I'm pretty sure that my teacher was wrong (or else all medical students are insane) but I think about his assertion every time I have a particularly bad night of sleep. So, last night I went to bed around 10:45, leaving the K to watch Duck Dynasty and fall asleep on the couch. At some point the K came to bed, a fact of which I became aware when the sound of little feet in the room woke me up. It was the Baby.
Me: What's going on?
Baby: My woom is weally, weally dark, so I woke up.
Me: It's night. It's supposed to be dark.
Baby: But, it's scawy.
The K: I'll take you back upstairs.
Me: You have to get rest for your Easter egg hunt at school tomorrow. (I checked the clock; it was 2:13) Today. Whatever.
The K took her back to her room and came back to bed. I went back to sleep. At 5:15 the K's watch alarm went off. He turned it off in his sleep. At 5:30 the K's second alarm went off. He turned it off in his sleep. At 5:45 his third alarm went off. He shut it off and started snoring. I momentarily considered smothering him with a pillow, but decided against it. I cleared my throat and elbowed him in the side.
The K: What?
Me: You're snoring.
The K: Sorry.
Me: Do you have any more alarms set?
The K: No. I...
He was asleep before he even finished talking. Asshole. I lay in bed debating whether I should get up. I debated for so long that by the time I decided to stay in bed and sleep, my alarm went off. Curses!

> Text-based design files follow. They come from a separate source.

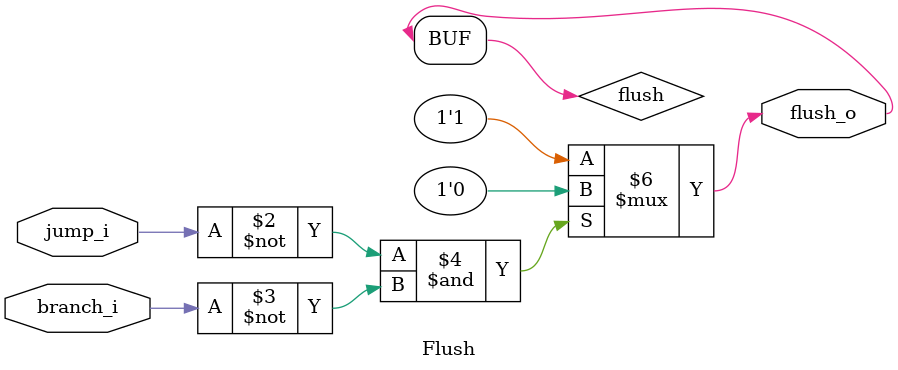
<source format=v>
module Flush
(
	jump_i,
	branch_i,
	flush_o
);

input	jump_i, branch_i;
output	flush_o;

reg flush;

assign flush_o = flush;



always @ (*)
begin
	if ((jump_i == 1'b0) & (branch_i == 1'b0))
		flush = 1'b0;
	else
		flush = 1'b1;
end

endmodule
</source>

So, while I dragged around this morning trying to get the big kids ready for school, our 2 am visitor slept in until I woke her up at 8:30 for school. It's hard to get mad though:
Why yes, that is the deer blanket I bought as gag decor for the K's white trash birthday party. The children love it an argue about who gets to sleep with it and play with it. The other day the Baby did this:
and said, "Look, I'm Jesus' mommy." So silly! Everyone knows that there weren't any fleece blankets in the Bible. Fleece blankets didn't happen until Jason went on that quest and brought golden fleece deer blankets to the Ancient Greeks. Of course, our golden fleece came from Big Lots which was way easier, although I did encounter some sirens. Not that kind.
The worst thing about being sleep deprived for me is that I don't drink coffee or soda with caffeine. I actually don't drink soda at all. I know, for all of my making fun of Utah, I'd probably be quite at home there. Anyhow, I have to get by with other ways to keep myself awake. Luckily, there's a wikiHow on how to pull an all-nighter that gave me some helpful tips on staying awake when you are tired.
Food and Drink
Hmmmm. I feel like the temperature of the water you are drinking is largely irrelevant since the thing that's keeping you awake is your uncomfortably full bladder and your need to empty it constantly. Also, I know people who have slept on the toilet. Or maybe they passed out. At first glance, who can tell the difference?
See? My neck is spasming just looking at this picture. |
There are also a few dietary recommendations:
I appreciate the observation of the slippery slope that eating may lead to bloating which might lead to distraction due to bloating and then you're just like, "screw it, I'm bloated. I'm going to sleep."
Stew! That's the missing ingredient to your all-nighter! Stew! Also, I feel like many of these writers are tossing around the word "protein" without having any idea which foods actually contain protein. Smoothies? Sandwiches? Not really protein-rich.
If faux-protein foods aren't your thing, try this tip:
Also, you'll be unable to do whatever you're staying awake to do with all that panting and glugging (?) of ice water. Also, this might lead to more toilet sleeping. But then, doesn't everything really lead to toilet sleeping?
Music
Now that your sense of taste as been destroyed in an effort to keep you awake, next step is to destroy your hearing:
However, if your music awakens the people around you and they start yelling, this may keep you from falling asleep. This is especially true if they grow so enraged that the fight gets physical. It has been clinical proven to be be impossible to sleep while you're being punched or kicked.
If the hardcore music doesn't have the intended effect, here are some alternatives:
I just Googled images of Owl City, Basshunter, and Mika and I am fairly sure the singers are all the same person.
If All Else Fails...
Alternatively, put the Mentholatum right in your eyes and go to the Emergency Room. The hospital is the best place to go if you don't want to sleep. When I had the kids, I felt like every five minutes a different nurse would come in my room to give me some pills, check my blood pressure, take the baby, or bring me the baby. I couldn't wait to get home with my baby that only woke me up every two hours.
Here are some more unorthodox ways to stay awake:
More Like This
After I read all the dubious advice of ways to keep yourself awake, the kind wikiHow folks gave me this suggestions for similar articles that might be useful for me:
How did "How to Stay Lucid While Drinking Jaegermeister" and "How to Make a Turbo Sandwhich (sp?)" make the list? Maybe the connection makes sense if you've been up all night writing wikiHow entries on how to stay up all night. It certainly would explain a lot.